Тот, кто хочет вникнуть в натуру Наполеона и понять движущие силы его психологии, никогда не должен обманываться слащавыми попытками, столь обильными в необъятной литературе о Наполеоне, – попытками представить его в самом деле каким-то «полуреволюционером», тем, чем его часто называли сначала враги, а потом хвалители в первой половине XIX в., – «Робеспьером на коне». Никогда он этим не был. Деспот по натуре, прирожденный самодержец, считаясь с условиями, он еще мог терпеть первое время по нужде существование некоторых чисто внешних пережитков буржуазной республики. Но как только стало возможным, он вымел прочь все, что оставалось от республики, и круто повернул к окончательному обращению Франции в военную деспотию и к превращению Европы в конгломерат рабски подчиняющихся этой военной деспотии вассальных царств, колоний и полуколоний. Якобинцам и особенно ненавистной Наполеону якобинской идеологии с ее грезами о «братских республиках» и о равенстве и свободе – в наполеоновской абсолютной монархии места не было. Энгельс правильно отметил хронологическую дату («австрийский брак»), после которой эта новая самодержавная империя Наполеона стала быстро принимать и все внешние черты стародавних, традиционных монархий. Конечно, и новая и старая тирании одинаково были безнадежно непримиримыми не только с героической якобинской традицией, но даже с самыми робкими и скромными воспоминаниями о буржуазной республике.

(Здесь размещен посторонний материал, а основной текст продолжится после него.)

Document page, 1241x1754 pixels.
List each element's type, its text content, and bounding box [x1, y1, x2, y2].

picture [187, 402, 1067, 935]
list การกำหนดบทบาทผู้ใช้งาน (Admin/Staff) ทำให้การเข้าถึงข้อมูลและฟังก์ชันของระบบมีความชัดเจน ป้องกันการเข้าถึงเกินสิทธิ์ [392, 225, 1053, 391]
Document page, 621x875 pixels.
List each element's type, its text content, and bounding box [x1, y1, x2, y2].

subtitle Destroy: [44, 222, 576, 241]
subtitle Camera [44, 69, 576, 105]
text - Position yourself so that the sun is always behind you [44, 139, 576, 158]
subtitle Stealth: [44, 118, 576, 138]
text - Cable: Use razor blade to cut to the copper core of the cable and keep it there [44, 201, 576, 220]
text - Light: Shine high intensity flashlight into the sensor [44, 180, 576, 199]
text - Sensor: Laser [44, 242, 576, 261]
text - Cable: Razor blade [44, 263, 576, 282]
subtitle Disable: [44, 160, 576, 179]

Жестокая, вне всяких установленных, «законных» рамок, абсолютно произвольная расправа с якобинцами – одна из самых характерных черт наполеоновского правления. Вопреки воззрениям Наполеона, Фуше непосредственно после 18 брюмера, как сказано выше, полагал, что якобинцы не так опасны в данный момент, как роялисты, желающие восстановления Бурбонов.

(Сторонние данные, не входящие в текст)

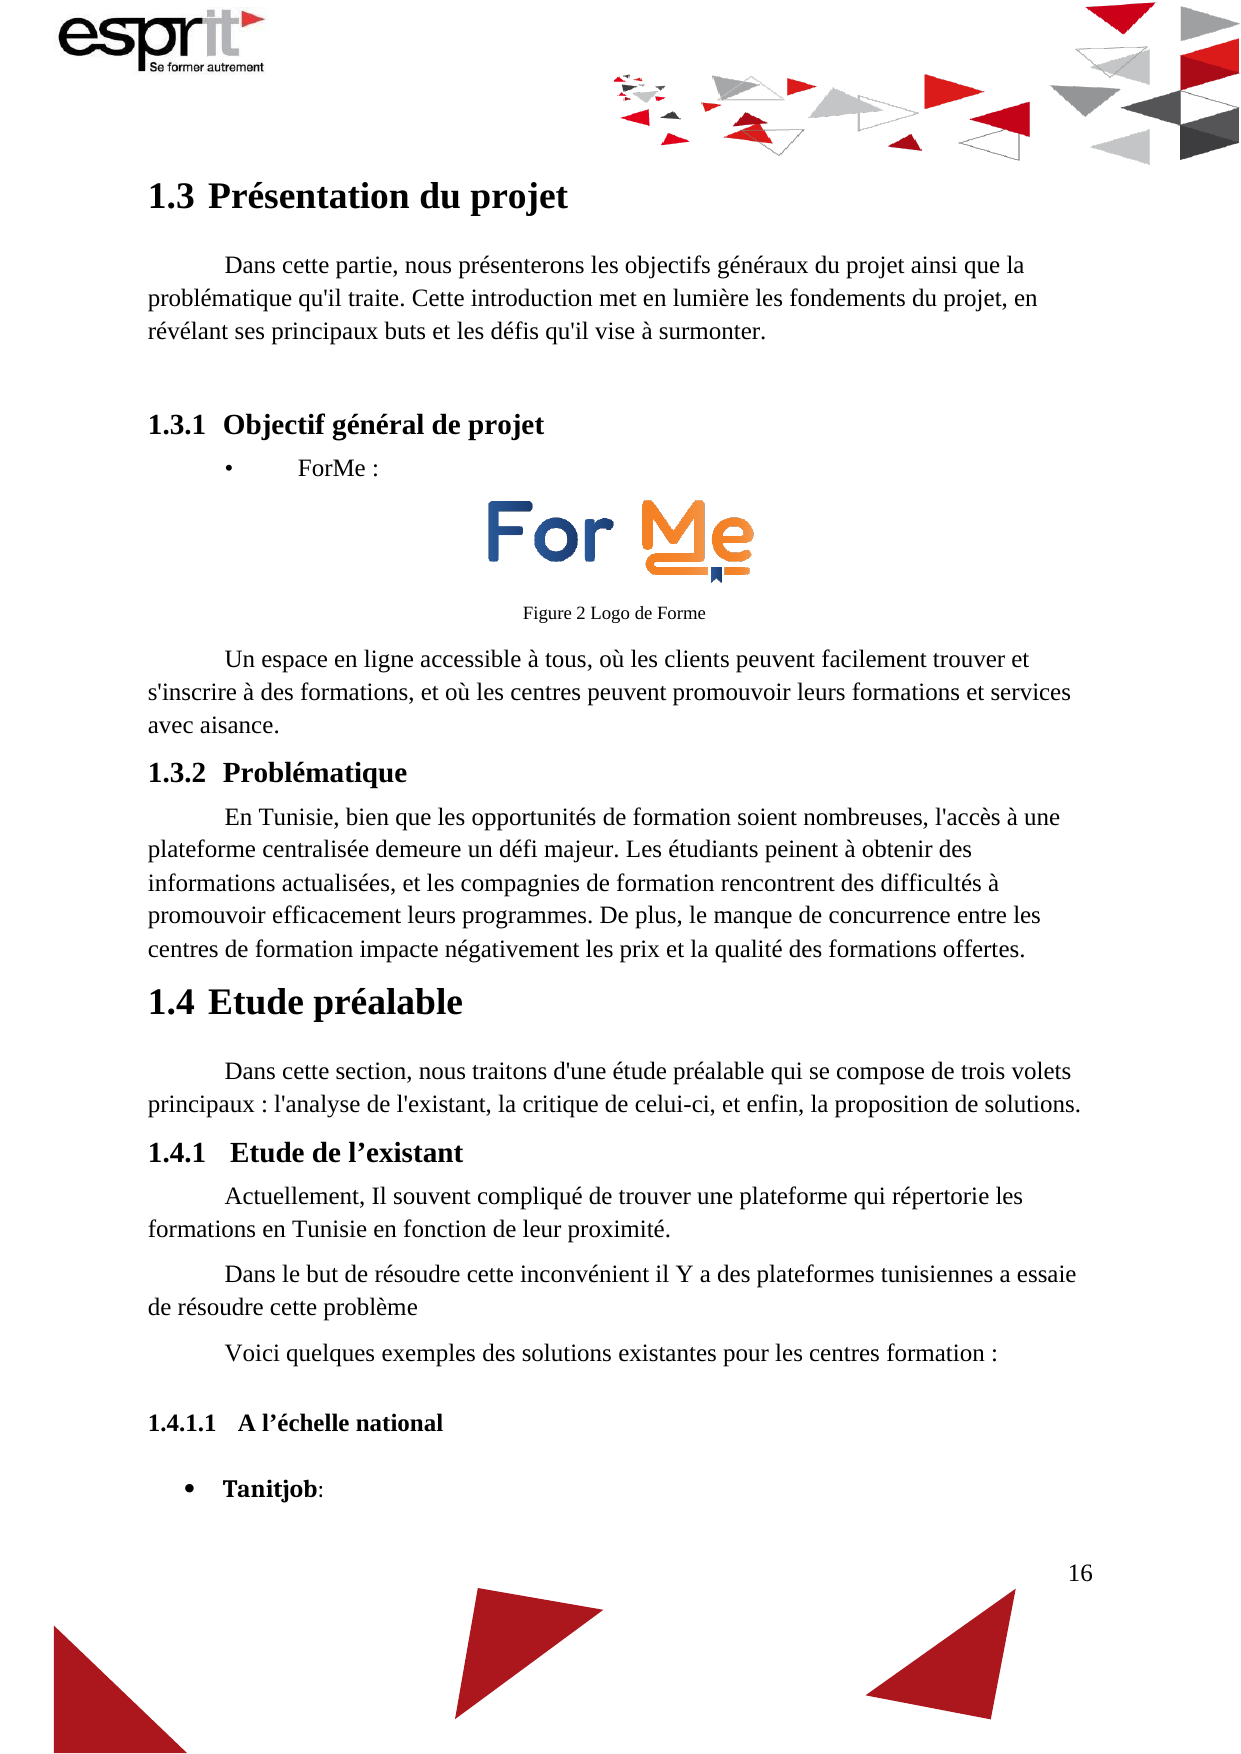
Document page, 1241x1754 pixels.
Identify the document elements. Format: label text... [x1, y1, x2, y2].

Нужно сказать, что в данном случае Фуше обнаружил большую полицейскую проницательность, чем его господин. Дело в том, что претендент на престол граф Прованский, его брат Карл и почти вся верхушка эмиграции были после брюмерского переворота убеждены, что самая удача этого переворота, водворение диктатуры, показывает, что назрел момент для восстановления монархии. А если так, то неужели Франция не предпочтет старую, историческую династию, а подчинится какому-то корсиканскому выходцу? Революция после десятилетних неистовств убита наповал 18 и 19 брюмера. Теперь остается, чтобы та самая рука, которая нанесла Директории в ноябре 1799 г. во дворце Сен-Клу смертельный удар, а в июне 1800 г. разгромила австрийцев при Маренго, посадила бы на французский прародительский престол христианнейшего короля Людовика XVIII (он же временно граф Прованский). Сам ли граф Прованский решился на курьезную выходку (еще задолго до Маренго, через три с половиной месяца после брюмерского переворота), или его брат, крайне экономно наделенный от природы умственными качествами, дал ему совет, но Людовик обратился из Митавы, где тогда проживал, к первому консулу с письмом, в котором просил Бонапарта восстановить династию Бурбонов. А за это Бонапарт пусть требует и для себя и для друзей каких угодно наград – все получит! И, кроме наград, еще получит «благословения будущих поколений». Бонапарт ничего не ответил. К нему и к жене его Жозефине стали подсылать с новыми поручениями, предложениями, письмами.

Летом 1800 г., после Маренго, когда действительно казалось, что воля Бонапарта может сделать с Францией все, что ему заблагорассудится, Людовик снова обратился к нему с той же просьбой. Тогда Бонапарт в первый и последний раз ответил претенденту следующее: «Я получил ваше письмо. Благодарю вас за любезности, которые вы мне говорите. Вы не должны желать своего возвращения во Францию: вам пришлось бы пройти через сто тысяч трупов. Пожертвуйте вашими интересами покою и счастью Франции: история это вам зачтет».